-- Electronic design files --
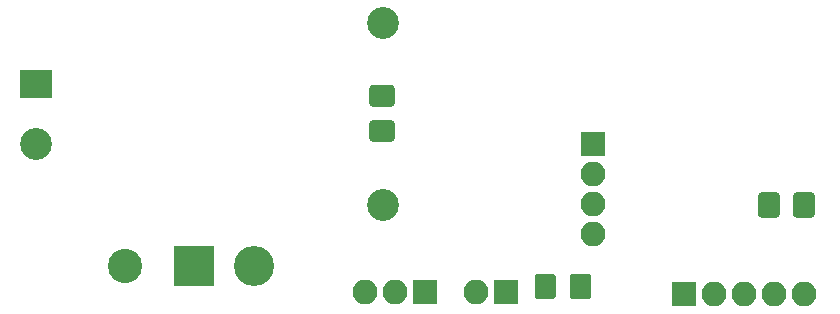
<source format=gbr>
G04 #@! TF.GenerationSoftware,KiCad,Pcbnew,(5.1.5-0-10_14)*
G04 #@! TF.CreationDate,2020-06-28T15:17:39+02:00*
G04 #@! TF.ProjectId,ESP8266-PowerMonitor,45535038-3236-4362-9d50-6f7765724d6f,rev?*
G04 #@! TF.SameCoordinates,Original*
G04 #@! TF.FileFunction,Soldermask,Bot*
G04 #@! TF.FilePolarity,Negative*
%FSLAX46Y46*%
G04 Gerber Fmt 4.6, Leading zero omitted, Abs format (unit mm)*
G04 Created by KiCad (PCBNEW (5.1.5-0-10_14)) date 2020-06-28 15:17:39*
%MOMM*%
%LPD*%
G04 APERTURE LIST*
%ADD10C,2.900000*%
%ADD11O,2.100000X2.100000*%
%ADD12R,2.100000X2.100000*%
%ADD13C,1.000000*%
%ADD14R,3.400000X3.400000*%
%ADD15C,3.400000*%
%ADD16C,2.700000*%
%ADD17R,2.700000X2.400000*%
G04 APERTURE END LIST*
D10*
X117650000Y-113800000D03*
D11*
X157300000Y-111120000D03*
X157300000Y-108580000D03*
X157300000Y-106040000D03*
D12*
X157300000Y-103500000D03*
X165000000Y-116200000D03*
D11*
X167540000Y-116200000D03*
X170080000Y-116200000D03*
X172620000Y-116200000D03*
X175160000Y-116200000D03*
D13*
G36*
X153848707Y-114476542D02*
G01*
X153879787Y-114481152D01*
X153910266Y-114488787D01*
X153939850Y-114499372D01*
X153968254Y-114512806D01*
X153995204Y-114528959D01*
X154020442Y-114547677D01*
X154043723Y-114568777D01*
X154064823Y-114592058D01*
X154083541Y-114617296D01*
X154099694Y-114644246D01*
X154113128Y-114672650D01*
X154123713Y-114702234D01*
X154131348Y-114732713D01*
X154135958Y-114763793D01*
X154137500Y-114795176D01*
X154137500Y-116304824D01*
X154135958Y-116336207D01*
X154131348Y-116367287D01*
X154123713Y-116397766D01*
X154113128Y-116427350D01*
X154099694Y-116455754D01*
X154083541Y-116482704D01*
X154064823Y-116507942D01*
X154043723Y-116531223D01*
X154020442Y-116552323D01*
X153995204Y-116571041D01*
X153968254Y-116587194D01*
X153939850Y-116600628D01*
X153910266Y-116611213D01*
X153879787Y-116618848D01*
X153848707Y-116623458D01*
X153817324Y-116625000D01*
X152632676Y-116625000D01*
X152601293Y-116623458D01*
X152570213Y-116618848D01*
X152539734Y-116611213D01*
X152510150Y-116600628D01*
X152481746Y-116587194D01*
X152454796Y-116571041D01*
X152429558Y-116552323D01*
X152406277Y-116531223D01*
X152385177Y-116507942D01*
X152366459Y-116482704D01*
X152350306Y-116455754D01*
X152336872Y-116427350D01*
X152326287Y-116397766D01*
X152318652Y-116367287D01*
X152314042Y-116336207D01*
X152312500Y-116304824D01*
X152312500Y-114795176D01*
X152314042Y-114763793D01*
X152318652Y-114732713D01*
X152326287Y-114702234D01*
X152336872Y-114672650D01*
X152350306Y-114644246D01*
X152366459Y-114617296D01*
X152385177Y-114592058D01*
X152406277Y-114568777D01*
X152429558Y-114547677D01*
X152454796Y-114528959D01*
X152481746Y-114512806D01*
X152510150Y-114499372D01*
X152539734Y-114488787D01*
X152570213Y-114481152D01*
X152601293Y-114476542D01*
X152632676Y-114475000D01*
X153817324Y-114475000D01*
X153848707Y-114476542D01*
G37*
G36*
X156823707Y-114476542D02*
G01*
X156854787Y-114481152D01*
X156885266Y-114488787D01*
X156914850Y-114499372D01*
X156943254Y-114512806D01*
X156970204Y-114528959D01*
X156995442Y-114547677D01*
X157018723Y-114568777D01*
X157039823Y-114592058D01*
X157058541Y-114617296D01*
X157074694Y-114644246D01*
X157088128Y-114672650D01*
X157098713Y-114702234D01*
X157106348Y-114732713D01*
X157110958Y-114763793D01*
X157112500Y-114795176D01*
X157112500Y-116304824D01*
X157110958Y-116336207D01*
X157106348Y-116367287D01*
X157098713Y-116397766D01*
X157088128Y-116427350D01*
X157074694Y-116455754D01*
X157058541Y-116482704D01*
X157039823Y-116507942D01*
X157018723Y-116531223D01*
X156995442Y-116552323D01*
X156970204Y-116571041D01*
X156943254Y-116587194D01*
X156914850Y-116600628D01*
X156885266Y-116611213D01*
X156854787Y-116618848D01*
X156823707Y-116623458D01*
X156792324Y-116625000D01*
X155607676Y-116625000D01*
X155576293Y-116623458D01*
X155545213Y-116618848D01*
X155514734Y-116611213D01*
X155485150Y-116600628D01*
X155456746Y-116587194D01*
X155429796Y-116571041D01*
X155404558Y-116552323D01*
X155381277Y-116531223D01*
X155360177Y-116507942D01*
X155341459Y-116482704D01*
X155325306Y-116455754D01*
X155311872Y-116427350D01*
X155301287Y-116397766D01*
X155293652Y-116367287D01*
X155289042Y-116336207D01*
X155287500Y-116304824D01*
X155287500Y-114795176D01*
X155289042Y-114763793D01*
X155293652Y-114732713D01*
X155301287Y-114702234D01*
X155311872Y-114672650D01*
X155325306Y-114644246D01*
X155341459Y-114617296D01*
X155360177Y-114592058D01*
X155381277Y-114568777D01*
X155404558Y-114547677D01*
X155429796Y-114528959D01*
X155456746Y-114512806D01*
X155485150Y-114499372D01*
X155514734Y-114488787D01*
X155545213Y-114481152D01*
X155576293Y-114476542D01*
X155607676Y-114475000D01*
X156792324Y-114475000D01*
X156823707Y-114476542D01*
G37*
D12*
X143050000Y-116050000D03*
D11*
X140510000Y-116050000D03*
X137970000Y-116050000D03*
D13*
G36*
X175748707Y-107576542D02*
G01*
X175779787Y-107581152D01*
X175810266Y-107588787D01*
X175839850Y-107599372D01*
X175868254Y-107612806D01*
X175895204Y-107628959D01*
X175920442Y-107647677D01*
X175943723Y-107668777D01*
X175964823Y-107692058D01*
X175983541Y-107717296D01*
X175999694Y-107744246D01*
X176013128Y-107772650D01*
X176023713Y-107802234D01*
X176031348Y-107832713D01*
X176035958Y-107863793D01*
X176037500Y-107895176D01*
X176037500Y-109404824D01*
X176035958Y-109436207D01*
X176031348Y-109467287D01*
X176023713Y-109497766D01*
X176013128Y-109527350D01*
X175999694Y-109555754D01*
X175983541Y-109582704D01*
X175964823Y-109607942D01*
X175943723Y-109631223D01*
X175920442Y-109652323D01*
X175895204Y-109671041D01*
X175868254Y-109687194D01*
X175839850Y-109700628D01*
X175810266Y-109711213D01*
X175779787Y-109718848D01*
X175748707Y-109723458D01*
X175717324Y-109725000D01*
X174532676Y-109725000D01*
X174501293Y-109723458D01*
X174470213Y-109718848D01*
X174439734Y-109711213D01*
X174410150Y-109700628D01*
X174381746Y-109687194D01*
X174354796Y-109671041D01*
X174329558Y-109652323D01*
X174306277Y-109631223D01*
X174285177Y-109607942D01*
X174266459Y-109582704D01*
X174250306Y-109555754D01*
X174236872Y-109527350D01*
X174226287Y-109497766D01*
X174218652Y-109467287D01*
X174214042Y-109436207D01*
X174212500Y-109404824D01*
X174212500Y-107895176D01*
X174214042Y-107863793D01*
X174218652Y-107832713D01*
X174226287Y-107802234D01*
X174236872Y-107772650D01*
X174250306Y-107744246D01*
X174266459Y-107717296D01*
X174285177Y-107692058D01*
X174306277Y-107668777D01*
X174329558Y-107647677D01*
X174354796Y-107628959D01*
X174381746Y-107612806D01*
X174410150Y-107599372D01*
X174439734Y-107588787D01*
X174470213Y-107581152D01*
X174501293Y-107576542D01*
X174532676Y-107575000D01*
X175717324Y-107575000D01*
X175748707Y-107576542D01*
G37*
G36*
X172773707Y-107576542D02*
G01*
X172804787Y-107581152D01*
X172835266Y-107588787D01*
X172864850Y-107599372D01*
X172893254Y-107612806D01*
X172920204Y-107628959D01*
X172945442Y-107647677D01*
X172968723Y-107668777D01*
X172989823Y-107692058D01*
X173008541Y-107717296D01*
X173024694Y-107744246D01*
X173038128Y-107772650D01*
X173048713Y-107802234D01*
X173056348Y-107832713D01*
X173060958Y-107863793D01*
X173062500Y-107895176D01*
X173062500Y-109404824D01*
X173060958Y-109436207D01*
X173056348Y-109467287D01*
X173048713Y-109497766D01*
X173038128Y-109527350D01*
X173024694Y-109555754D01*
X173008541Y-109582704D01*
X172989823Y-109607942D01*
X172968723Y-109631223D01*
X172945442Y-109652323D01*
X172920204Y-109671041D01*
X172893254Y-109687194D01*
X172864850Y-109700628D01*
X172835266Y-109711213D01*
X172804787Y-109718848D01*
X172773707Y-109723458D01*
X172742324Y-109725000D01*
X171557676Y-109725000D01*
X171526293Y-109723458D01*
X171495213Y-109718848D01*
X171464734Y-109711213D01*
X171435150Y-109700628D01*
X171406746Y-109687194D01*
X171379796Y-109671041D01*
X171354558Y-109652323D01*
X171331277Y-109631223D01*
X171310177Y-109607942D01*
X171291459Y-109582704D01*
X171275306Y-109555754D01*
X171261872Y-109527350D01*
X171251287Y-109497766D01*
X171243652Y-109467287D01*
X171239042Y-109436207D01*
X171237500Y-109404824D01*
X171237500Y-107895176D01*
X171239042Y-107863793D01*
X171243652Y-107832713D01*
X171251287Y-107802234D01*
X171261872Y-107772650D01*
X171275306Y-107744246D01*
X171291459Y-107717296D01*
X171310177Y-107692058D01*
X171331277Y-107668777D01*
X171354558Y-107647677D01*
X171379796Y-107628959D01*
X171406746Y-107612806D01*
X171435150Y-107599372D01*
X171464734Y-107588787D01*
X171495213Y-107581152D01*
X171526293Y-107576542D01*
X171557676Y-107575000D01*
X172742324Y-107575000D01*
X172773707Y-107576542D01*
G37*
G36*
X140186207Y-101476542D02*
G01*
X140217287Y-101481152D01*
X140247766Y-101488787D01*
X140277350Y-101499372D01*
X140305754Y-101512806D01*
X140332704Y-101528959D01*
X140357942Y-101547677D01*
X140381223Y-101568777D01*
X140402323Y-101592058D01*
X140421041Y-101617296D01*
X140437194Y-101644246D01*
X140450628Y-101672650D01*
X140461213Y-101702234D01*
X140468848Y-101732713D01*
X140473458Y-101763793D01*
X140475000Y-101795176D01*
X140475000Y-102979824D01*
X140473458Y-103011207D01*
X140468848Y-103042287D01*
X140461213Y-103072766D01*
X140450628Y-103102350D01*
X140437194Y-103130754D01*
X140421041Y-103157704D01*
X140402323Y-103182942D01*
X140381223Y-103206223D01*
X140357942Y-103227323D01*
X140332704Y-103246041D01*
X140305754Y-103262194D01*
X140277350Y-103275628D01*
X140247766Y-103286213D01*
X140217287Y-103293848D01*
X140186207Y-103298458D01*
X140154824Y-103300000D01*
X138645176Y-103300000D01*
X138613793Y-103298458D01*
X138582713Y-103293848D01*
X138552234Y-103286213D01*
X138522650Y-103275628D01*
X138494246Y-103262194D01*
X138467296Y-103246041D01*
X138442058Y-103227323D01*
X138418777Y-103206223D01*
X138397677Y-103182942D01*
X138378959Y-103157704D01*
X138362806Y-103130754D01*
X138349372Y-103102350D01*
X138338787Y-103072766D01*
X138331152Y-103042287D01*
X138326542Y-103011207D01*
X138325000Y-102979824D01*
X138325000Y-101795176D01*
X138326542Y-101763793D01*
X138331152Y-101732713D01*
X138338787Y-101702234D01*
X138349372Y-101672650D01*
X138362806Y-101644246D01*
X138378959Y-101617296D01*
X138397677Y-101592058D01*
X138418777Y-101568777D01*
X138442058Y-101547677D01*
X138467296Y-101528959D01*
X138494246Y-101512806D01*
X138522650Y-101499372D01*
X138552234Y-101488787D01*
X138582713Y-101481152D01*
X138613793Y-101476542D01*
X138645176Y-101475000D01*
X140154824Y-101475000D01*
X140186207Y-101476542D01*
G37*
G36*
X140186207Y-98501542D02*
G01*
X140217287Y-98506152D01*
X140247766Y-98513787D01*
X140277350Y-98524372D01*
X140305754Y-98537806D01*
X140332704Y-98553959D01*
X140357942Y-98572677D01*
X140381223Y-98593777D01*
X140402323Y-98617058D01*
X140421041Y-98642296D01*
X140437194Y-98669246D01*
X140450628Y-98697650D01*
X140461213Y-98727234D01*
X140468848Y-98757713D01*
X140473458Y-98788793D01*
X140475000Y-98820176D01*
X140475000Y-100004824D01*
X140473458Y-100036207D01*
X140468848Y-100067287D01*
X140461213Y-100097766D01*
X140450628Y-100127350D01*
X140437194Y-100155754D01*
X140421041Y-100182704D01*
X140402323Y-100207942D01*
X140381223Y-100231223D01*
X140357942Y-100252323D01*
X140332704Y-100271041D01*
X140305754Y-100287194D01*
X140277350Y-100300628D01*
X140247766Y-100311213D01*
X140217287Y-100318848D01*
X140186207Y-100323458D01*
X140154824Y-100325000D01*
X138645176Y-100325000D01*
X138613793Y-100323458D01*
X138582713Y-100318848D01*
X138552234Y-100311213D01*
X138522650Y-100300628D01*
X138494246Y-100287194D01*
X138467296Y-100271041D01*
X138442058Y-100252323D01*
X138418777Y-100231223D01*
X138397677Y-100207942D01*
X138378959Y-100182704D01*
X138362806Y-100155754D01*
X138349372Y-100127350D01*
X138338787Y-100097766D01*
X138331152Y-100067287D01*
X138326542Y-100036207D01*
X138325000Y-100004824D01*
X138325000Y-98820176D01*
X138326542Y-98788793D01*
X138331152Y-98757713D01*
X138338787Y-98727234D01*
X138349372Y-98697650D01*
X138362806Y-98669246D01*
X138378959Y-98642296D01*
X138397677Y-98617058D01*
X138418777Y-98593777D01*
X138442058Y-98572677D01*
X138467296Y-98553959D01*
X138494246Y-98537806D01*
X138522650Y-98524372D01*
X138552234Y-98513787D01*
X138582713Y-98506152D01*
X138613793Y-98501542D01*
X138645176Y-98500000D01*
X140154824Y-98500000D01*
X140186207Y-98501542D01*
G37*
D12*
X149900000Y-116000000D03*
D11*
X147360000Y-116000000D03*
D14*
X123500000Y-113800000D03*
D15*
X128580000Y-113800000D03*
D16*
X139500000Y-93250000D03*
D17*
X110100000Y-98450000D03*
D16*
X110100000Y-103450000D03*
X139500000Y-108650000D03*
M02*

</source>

-- Work task --
Wherever the line holding "X171251287Y-107802234D01*" falls in the entries above, copy exactly from it through the line holding "X138326542Y-101763793D01*", inclusive, and add nothing.

-- Answer space --
X171251287Y-107802234D01*
X171261872Y-107772650D01*
X171275306Y-107744246D01*
X171291459Y-107717296D01*
X171310177Y-107692058D01*
X171331277Y-107668777D01*
X171354558Y-107647677D01*
X171379796Y-107628959D01*
X171406746Y-107612806D01*
X171435150Y-107599372D01*
X171464734Y-107588787D01*
X171495213Y-107581152D01*
X171526293Y-107576542D01*
X171557676Y-107575000D01*
X172742324Y-107575000D01*
X172773707Y-107576542D01*
G37*
G36*
X140186207Y-101476542D02*
G01*
X140217287Y-101481152D01*
X140247766Y-101488787D01*
X140277350Y-101499372D01*
X140305754Y-101512806D01*
X140332704Y-101528959D01*
X140357942Y-101547677D01*
X140381223Y-101568777D01*
X140402323Y-101592058D01*
X140421041Y-101617296D01*
X140437194Y-101644246D01*
X140450628Y-101672650D01*
X140461213Y-101702234D01*
X140468848Y-101732713D01*
X140473458Y-101763793D01*
X140475000Y-101795176D01*
X140475000Y-102979824D01*
X140473458Y-103011207D01*
X140468848Y-103042287D01*
X140461213Y-103072766D01*
X140450628Y-103102350D01*
X140437194Y-103130754D01*
X140421041Y-103157704D01*
X140402323Y-103182942D01*
X140381223Y-103206223D01*
X140357942Y-103227323D01*
X140332704Y-103246041D01*
X140305754Y-103262194D01*
X140277350Y-103275628D01*
X140247766Y-103286213D01*
X140217287Y-103293848D01*
X140186207Y-103298458D01*
X140154824Y-103300000D01*
X138645176Y-103300000D01*
X138613793Y-103298458D01*
X138582713Y-103293848D01*
X138552234Y-103286213D01*
X138522650Y-103275628D01*
X138494246Y-103262194D01*
X138467296Y-103246041D01*
X138442058Y-103227323D01*
X138418777Y-103206223D01*
X138397677Y-103182942D01*
X138378959Y-103157704D01*
X138362806Y-103130754D01*
X138349372Y-103102350D01*
X138338787Y-103072766D01*
X138331152Y-103042287D01*
X138326542Y-103011207D01*
X138325000Y-102979824D01*
X138325000Y-101795176D01*
X138326542Y-101763793D01*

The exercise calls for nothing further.